In another email, executives at Philadelphia Gas Works, a natural gas utility, refer to discussions on energy choice legislation with Damico. (The Energy and Policy Institute, a think tank, originally obtained the emails.)
National Fuel is involved in pro-gas lobbying closer to home, too. New York has tasked a council with determining how to bring down emissions in line with the Climate Leadership and Community Protection Act (Climate Act), a climate law passed in 2019 requiring the state to cut emissions 40 percent by 2030. Documents first reported by New York Focus and the Prospect show that National Fuel sought to influence the council with materials from a group of utilities that belongs to the top national trade group for natural gas.
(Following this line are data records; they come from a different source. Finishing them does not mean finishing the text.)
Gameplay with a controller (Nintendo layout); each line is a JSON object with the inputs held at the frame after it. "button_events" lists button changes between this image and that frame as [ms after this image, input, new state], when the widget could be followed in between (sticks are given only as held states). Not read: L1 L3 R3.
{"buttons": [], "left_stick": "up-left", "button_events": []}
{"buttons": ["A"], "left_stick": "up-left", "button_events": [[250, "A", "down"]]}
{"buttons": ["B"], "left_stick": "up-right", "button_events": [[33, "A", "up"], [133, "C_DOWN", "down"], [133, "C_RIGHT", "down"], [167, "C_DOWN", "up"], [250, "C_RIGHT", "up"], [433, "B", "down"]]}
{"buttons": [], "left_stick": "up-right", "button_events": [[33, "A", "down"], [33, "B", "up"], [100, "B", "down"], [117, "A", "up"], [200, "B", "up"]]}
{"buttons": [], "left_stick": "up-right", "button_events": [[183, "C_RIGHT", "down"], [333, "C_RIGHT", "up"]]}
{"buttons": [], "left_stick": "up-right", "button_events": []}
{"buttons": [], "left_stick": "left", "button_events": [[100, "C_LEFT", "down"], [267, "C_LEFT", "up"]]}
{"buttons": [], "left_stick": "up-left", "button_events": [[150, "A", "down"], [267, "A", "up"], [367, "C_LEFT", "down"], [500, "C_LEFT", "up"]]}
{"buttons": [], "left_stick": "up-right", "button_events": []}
Reached for comment about Damico’s work on the Pennsylvania preemption bill, SB 275, spokesperson Karen Merkel confirmed to New York Focus and the Prospect that National Fuel supports that legislation. Asked about the New York City gas ban, she said the utility opposes all-electric mandates.
“New York City is well beyond our NY utility service territory so our involvement has been minimal within the confines of coalitions and associations. That said, National Fuel does not support natural gas bans. By focusing policy on an ‘all-of-the-above’ carbon-reduction approach, we can achieve the Climate Act’s targets,” Merkel said.
“That’s just industry propaganda,” Stokes said. Multiple climate policy experts including Bob Howarth, a biogeochemist at Cornell University who sits on the council, have disputed the claim that New York can achieve the mandated carbon emission cuts in the Climate Act while relying on natural gas.
“That’s wrong right now, but it’s really, really wrong over time,” Sikora said. “This is multi-decade infrastructure, so you’re not installing something that lasts one year and gets replaced. You’re installing something that lasts 20 years.”